Just a lil bit ago, I was conversing with @JadeTygress on twitter who also maintains a blog. Something mentioned about artists' tendencies to lean toward "underground" and "independent" markets reminded me to say something about a link between Amiri Baraka and Lil Wayne.
Folks whom I roll with who are really knowledgeable about Baraka's work are, for the most part, not up on Weezy beyond the surface. And vice versa, folks I hang with who are devout followers of this guy whom they view as "the greatest rapper alive" tend to have less in-depth knowledge of the last Poet Laureate of New Jersey. That those communities tend to be different doesn't bother me; it just reminds me about the broadness and diversity of interests in black artistic expression.
Something I've noticed about Baraka and Lil Wayne has to do with their notable relationships with so-called mainstream and underground markets. Or better yet, it's intriguing that both artists have actively developed strong followings in multiple sites.
Baraka is one of our most critically acclaimed and revered poets. In addition to gaining considerable attention from scholars, Baraka nurtures what we might refer to as a popular or underground audience. Even though he has several books in print with formal presses, Baraka still prints and distributes his own works and seeks to reach out to audiences beyond the academy or in traditional poetry markets.Baraka's presence on youtube--a site that often merges mainstream/underground interests--is telling.

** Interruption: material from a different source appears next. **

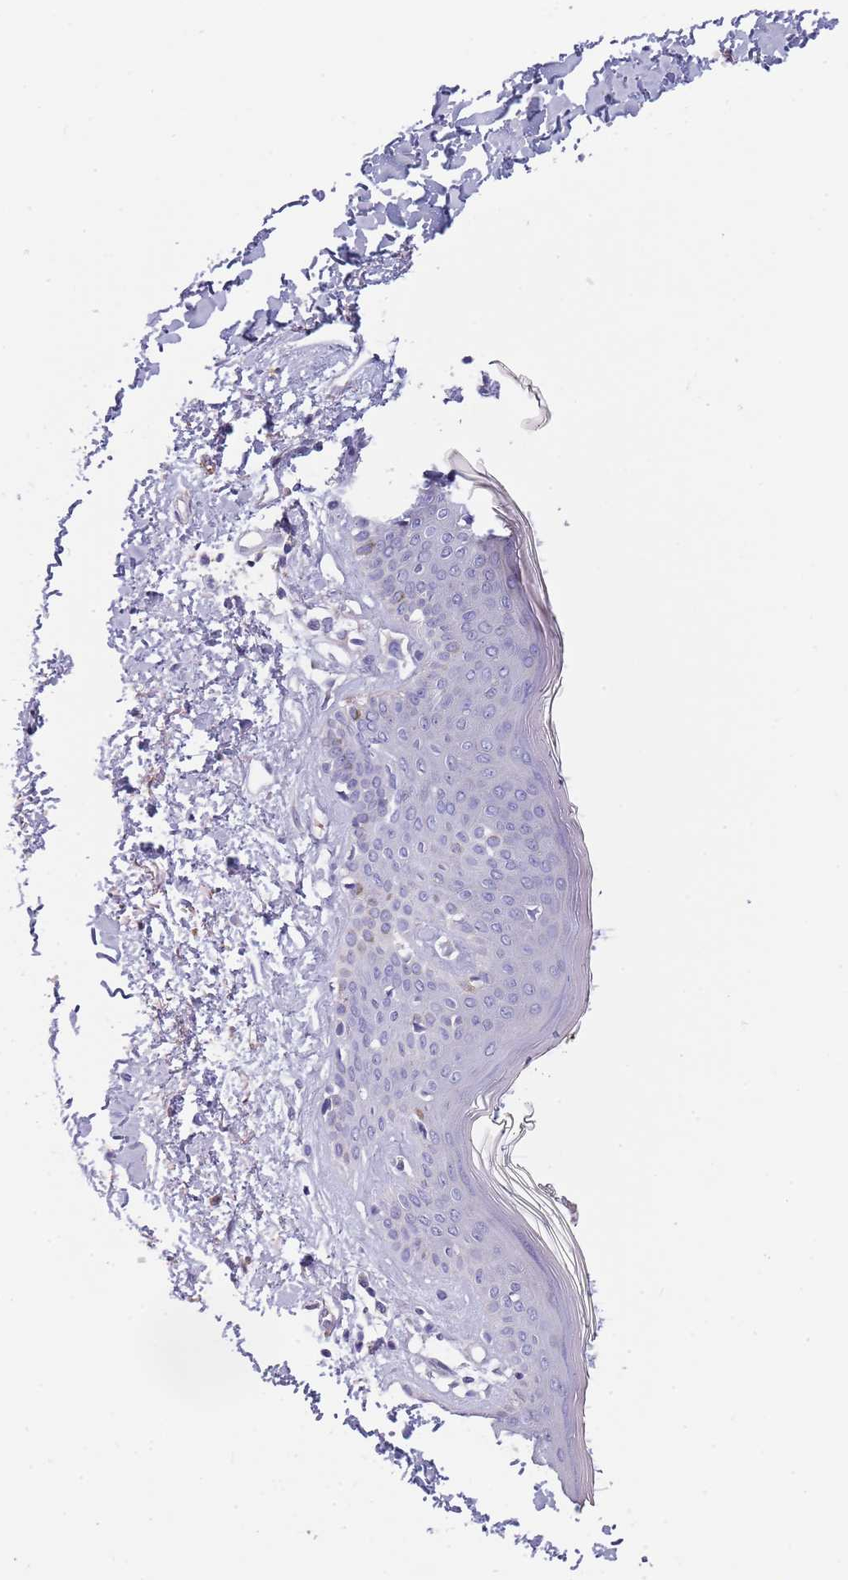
{"staining": {"intensity": "negative", "quantity": "none", "location": "none"}, "tissue": "skin", "cell_type": "Fibroblasts", "image_type": "normal", "snomed": [{"axis": "morphology", "description": "Normal tissue, NOS"}, {"axis": "topography", "description": "Skin"}], "caption": "Image shows no significant protein expression in fibroblasts of benign skin. (DAB (3,3'-diaminobenzidine) immunohistochemistry (IHC) visualized using brightfield microscopy, high magnification).", "gene": "MAN1C1", "patient": {"sex": "female", "age": 64}}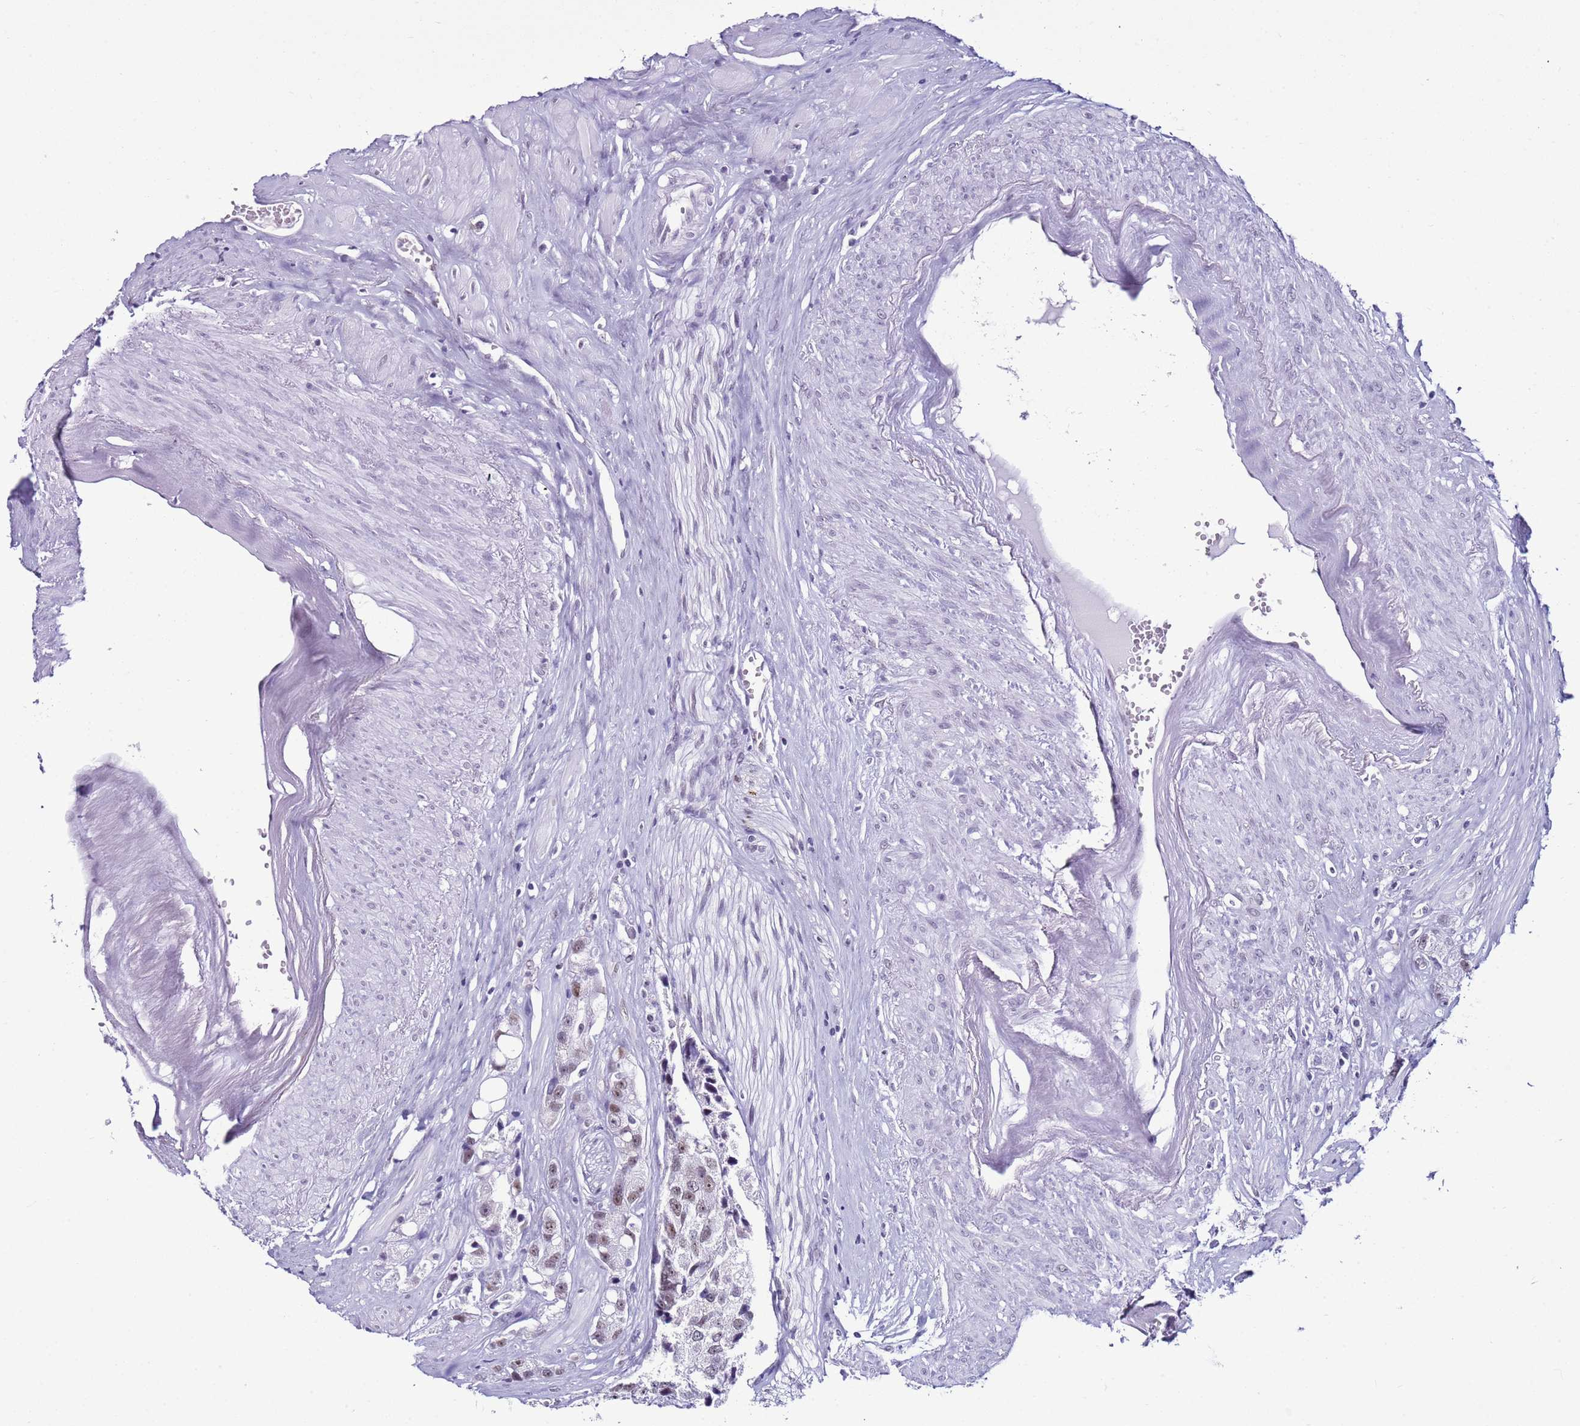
{"staining": {"intensity": "moderate", "quantity": ">75%", "location": "nuclear"}, "tissue": "prostate cancer", "cell_type": "Tumor cells", "image_type": "cancer", "snomed": [{"axis": "morphology", "description": "Adenocarcinoma, High grade"}, {"axis": "topography", "description": "Prostate"}], "caption": "IHC of prostate adenocarcinoma (high-grade) exhibits medium levels of moderate nuclear expression in approximately >75% of tumor cells.", "gene": "DHX15", "patient": {"sex": "male", "age": 74}}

As a rapper, Lil Wayne is, no doubt, a well-known performer. There's a long-standing debate among some rap enthusiasts about whether Weezy or Jay-Z is the best (and which of the two makes the most money). Despite his mainstream success however, Lil Wayne continually nurtures his underground fan base. He regularly releases "free" mixtapes and celebrates distinct black locales and practices that would, under normal circumstances, not be frequented by the average multi-millionaire.
It's likely that Lil Wayne's and Baraka's commitments to underground spaces give them even more credibility when they produce for or appear in more established venues. At the same time, the fact that these two artists are successful on the big stages, so to speak, yet choose to frequent and celebrate local spaces makes their underground audiences all the more appreciative.